I had some luck with minimizing duplicate notifications by tweaking the --cluster.pushpull-interval and --cluster.gossip-interval flags in the alertmanager startup command to values other than the default. I started with defaults of 1m0s and 200ms respectively and vastly changed them until I got either more notifications or less, then slowly narrowed it down. It was quite painstaking.

To me, it seems to be related to the latency between the alertmanagers over the wire. For instance, I have 4 alertmangers communicating over a tunnel between NYC and CA and sometimes it's fast.. but sometimes, because of high ISP latency, their communication is slow. It would be nice to know if you have the same luck. I still get duplication of 2 to 3 notifications occasionally but I'd rather get multiple alerts than none.

cycwll commented 4 years ago

@devinodaniel thank for your help.

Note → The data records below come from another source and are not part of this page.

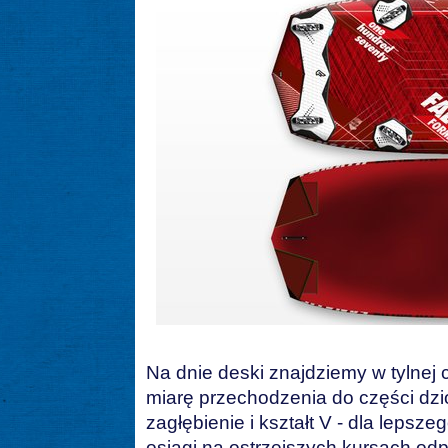
Na dnie deski znajdziemy w tylnej 
miarę przechodzenia do części dzi
zagłębienie i kształt V - dla leps
osiągi na ostrzejszych kursach odp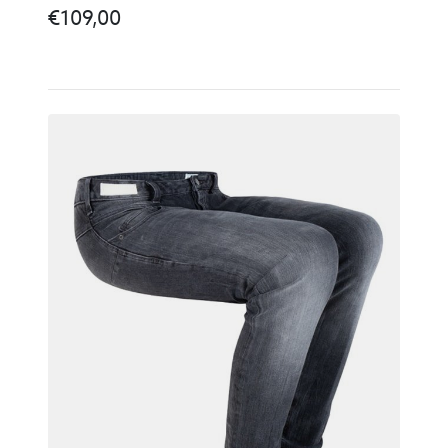
€
109,00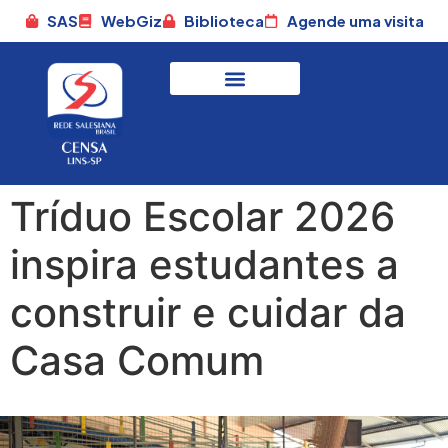
SAS
WebGiz
Biblioteca
Agende uma visita
Tríduo Escolar 2026
inspira estudantes a
construir e cuidar da
Casa Comum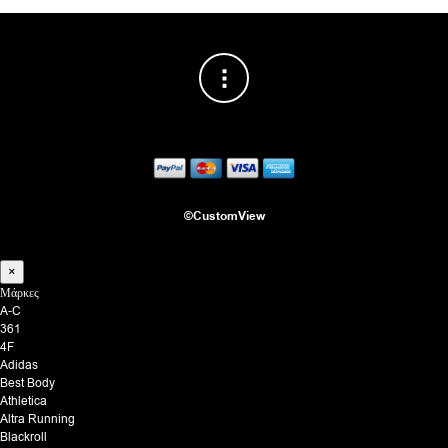
©CustomView
×
Μάρκες
A-C
361
4F
Adidas
Best Body
Athletica
Altra Running
Blackroll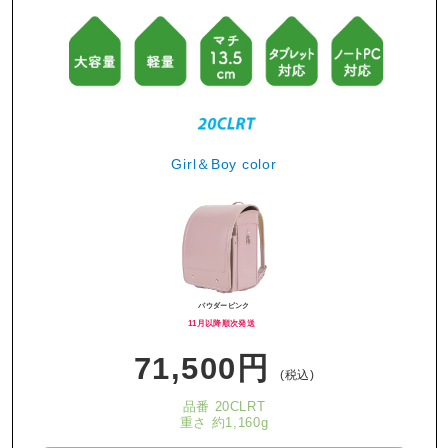
Girl＆Boy color
パウダーピンク
11月以降順次発送
71,500円
(税込)
品番 20CLRT
重さ 約1,160g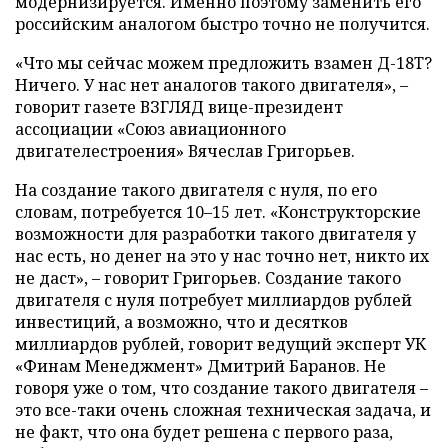
модернизируется. Именно поэтому заменить его
российским аналогом быстро точно не получится.
«Что мы сейчас можем предложить взамен Д-18T?
Ничего. У нас нет аналогов такого двигателя», –
говорит газете ВЗГЛЯД вице-президент
ассоциации «Союз авиационного
двигателестроения» Вячеслав Григорьев.
На создание такого двигателя с нуля, по его
словам, потребуется 10–15 лет. «Конструкторские
возможности для разработки такого двигателя у
нас есть, но денег на это у нас точно нет, никто их
не даст», – говорит Григорьев. Создание такого
двигателя с нуля потребует миллиардов рублей
инвестиций, а возможно, что и десятков
миллиардов рублей, говорит ведущий эксперт УК
«Финам Менеджмент» Дмитрий Баранов. Не
говоря уже о том, что создание такого двигателя –
это все-таки очень сложная техническая задача, и
не факт, что она будет решена с первого раза,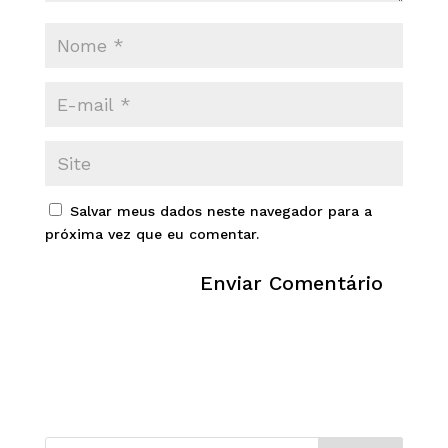
Salvar meus dados neste navegador para a
próxima vez que eu comentar.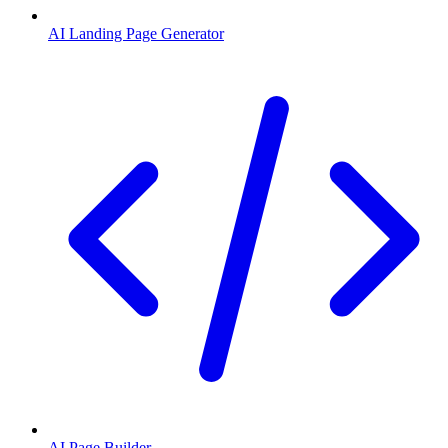
AI Landing Page Generator
AI Page Builder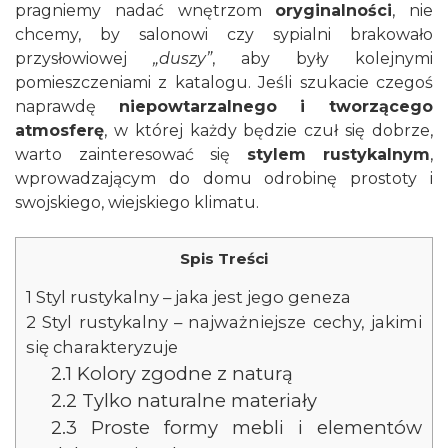
pragniemy nadać wnętrzom
oryginalności
, nie
chcemy, by salonowi czy sypialni brakowało
przysłowiowej
„duszy”
, aby były kolejnymi
pomieszczeniami z katalogu. Jeśli szukacie czegoś
naprawdę
niepowtarzalnego i tworzącego
atmosferę
, w której każdy będzie czuł się dobrze,
warto zainteresować się
stylem rustykalnym
,
wprowadzającym do domu odrobinę prostoty i
swojskiego, wiejskiego klimatu.
Spis Treści
1
Styl rustykalny – jaka jest jego geneza
2
Styl rustykalny – najważniejsze cechy, jakimi
się charakteryzuje
2.1
Kolory zgodne z naturą
2.2
Tylko naturalne materiały
2.3
Proste formy mebli i elementów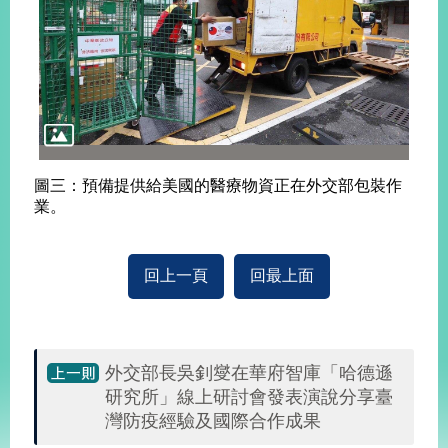
告
隱
私
權
保
護
及
圖三：預備提供給美國的醫療物資正在外交部包裝作
資
業。
訊
安
全
政
回上一頁
回最上面
策
無
障
外交部長吳釗燮在華府智庫「哈德遜
礙
研究所」線上研討會發表演說分享臺
網
灣防疫經驗及國際合作成果
站
說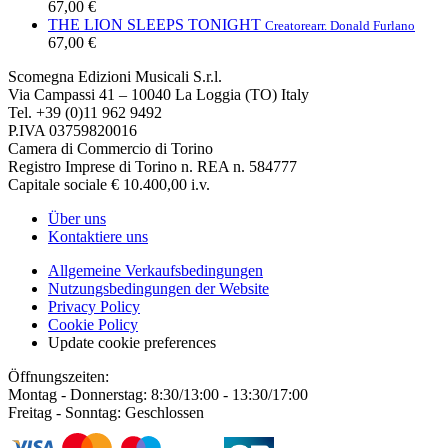
67,00 €
THE LION SLEEPS TONIGHT
Creatore
arr. Donald Furlano
67,00 €
Scomegna Edizioni Musicali S.r.l.
Via Campassi 41 – 10040 La Loggia (TO) Italy
Tel. +39 (0)11 962 9492
P.IVA 03759820016
Camera di Commercio di Torino
Registro Imprese di Torino n. REA n. 584777
Capitale sociale € 10.400,00 i.v.
Über uns
Kontaktiere uns
Allgemeine Verkaufsbedingungen
Nutzungsbedingungen der Website
Privacy Policy
Cookie Policy
Update cookie preferences
Öffnungszeiten:
Montag - Donnerstag: 8:30/13:00 - 13:30/17:00
Freitag - Sonntag: Geschlossen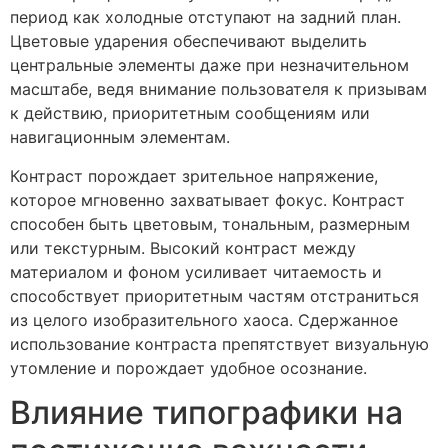
период как холодные отступают на задний план.
Цветовые ударения обеспечивают выделить
центральные элементы даже при незначительном
масштабе, ведя внимание пользователя к призывам
к действию, приоритетным сообщениям или
навигационным элементам.
Контраст порождает зрительное напряжение,
которое мгновенно захватывает фокус. Контраст
способен быть цветовым, тональным, размерным
или текстурным. Высокий контраст между
материалом и фоном усиливает читаемость и
способствует приоритетным частям отстраниться
из целого изобразительного хаоса. Сдержанное
использование контраста препятствует визуальную
утомление и порождает удобное осознание.
Влияние типографики на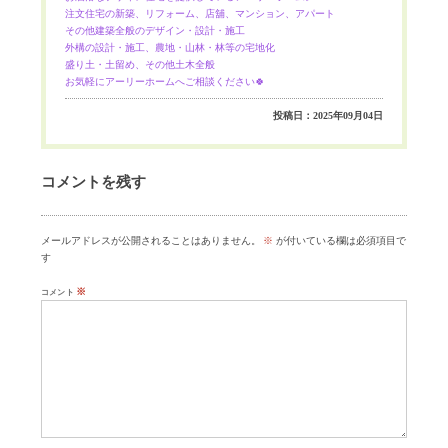
注文住宅の新築、リフォーム、店舖、マンション、アパート
その他建築全般のデザイン・設計・施工
外構の設計・施工、農地・山林・林等の宅地化
盛り土・土留め、その他土木全般
お気軽にアーリーホームへご相談ください🍀
投稿日：2025年09月04日
コメントを残す
メールアドレスが公開されることはありません。
※
が付いている欄は必須項目で
す
※
コメント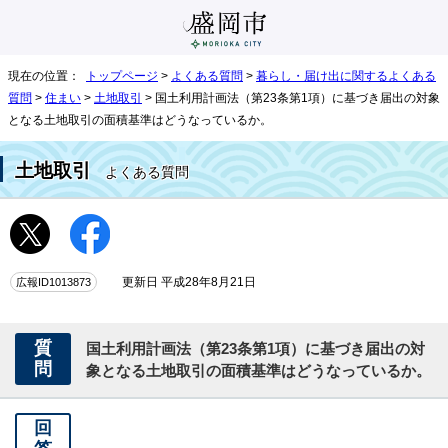
現在の位置：
トップページ
>
よくある質問
>
暮らし・届け出に関するよくある
質問
>
住まい
>
土地取引
> 国土利用計画法（第23条第1項）に基づき届出の対象
となる土地取引の面積基準はどうなっているか。
土地取引
よくある質問
広報ID1013873
更新日 平成28年8月21日
質
国土利用計画法（第23条第1項）に基づき届出の対
問
象となる土地取引の面積基準はどうなっているか。
回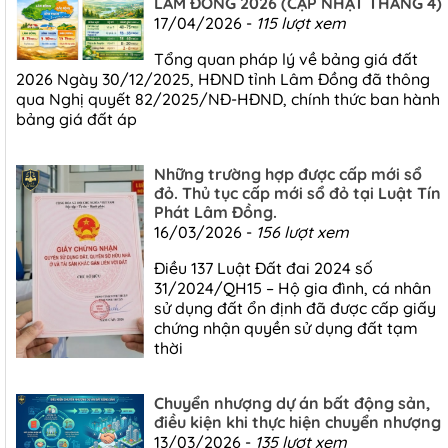
LÂM ĐỒNG 2026 (CẬP NHẬT THÁNG 4)
17/04/2026 -
115 lượt xem
Tổng quan pháp lý về bảng giá đất
2026 Ngày 30/12/2025, HĐND tỉnh Lâm Đồng đã thông
qua Nghị quyết 82/2025/NĐ-HĐND, chính thức ban hành
bảng giá đất áp
Những trường hợp được cấp mới sổ
đỏ. Thủ tục cấp mới sổ đỏ tại Luật Tín
Phát Lâm Đồng.
16/03/2026 -
156 lượt xem
Điều 137 Luật Đất đai 2024 số
31/2024/QH15 – Hộ gia đình, cá nhân
sử dụng đất ổn định đã được cấp giấy
chứng nhận quyền sử dụng đất tạm
thời
Chuyển nhượng dự án bất động sản,
điều kiện khi thực hiện chuyển nhượng
13/03/2026 -
135 lượt xem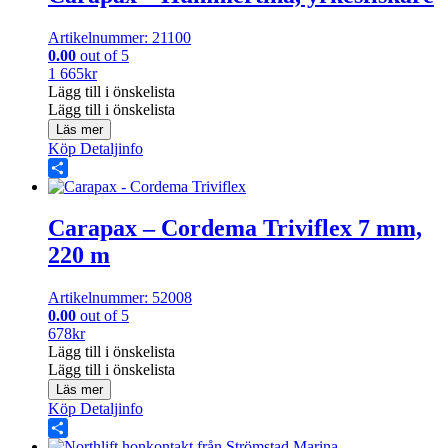
Artikelnummer: 21100
0.00
out of 5
1 665
kr
Lägg till i önskelista
Lägg till i önskelista
Läs mer
Köp
Detaljinfo
Share
Carapax – Cordema Triviflex 7 mm,
220 m
Artikelnummer: 52008
0.00
out of 5
678
kr
Lägg till i önskelista
Lägg till i önskelista
Läs mer
Köp
Detaljinfo
Share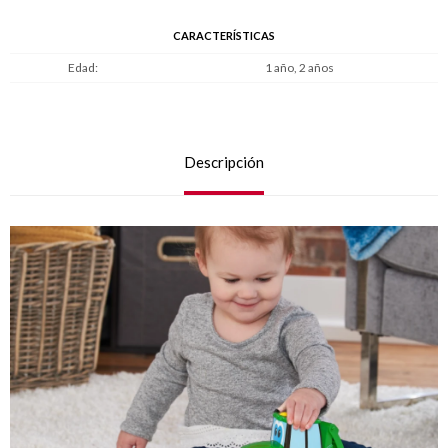
CARACTERÍSTICAS
Edad
1 año, 2 años
Descripción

My nodes is in a same LAN, so low latency between the alertmanagers over the wire. At present, I have a low probability of receiving repeated notifications(about 5%), according to your description, it seems that repeated notifications is inevitable, I will try your suggestions.

tianshimoyi commented 1 month ago

@devinodaniel Hello, I encountered the same problem. I changed the parameters to the following configuration and it still didn’t get better. Are there any other parameters that I need to pay attention to? My version is v0.24.0.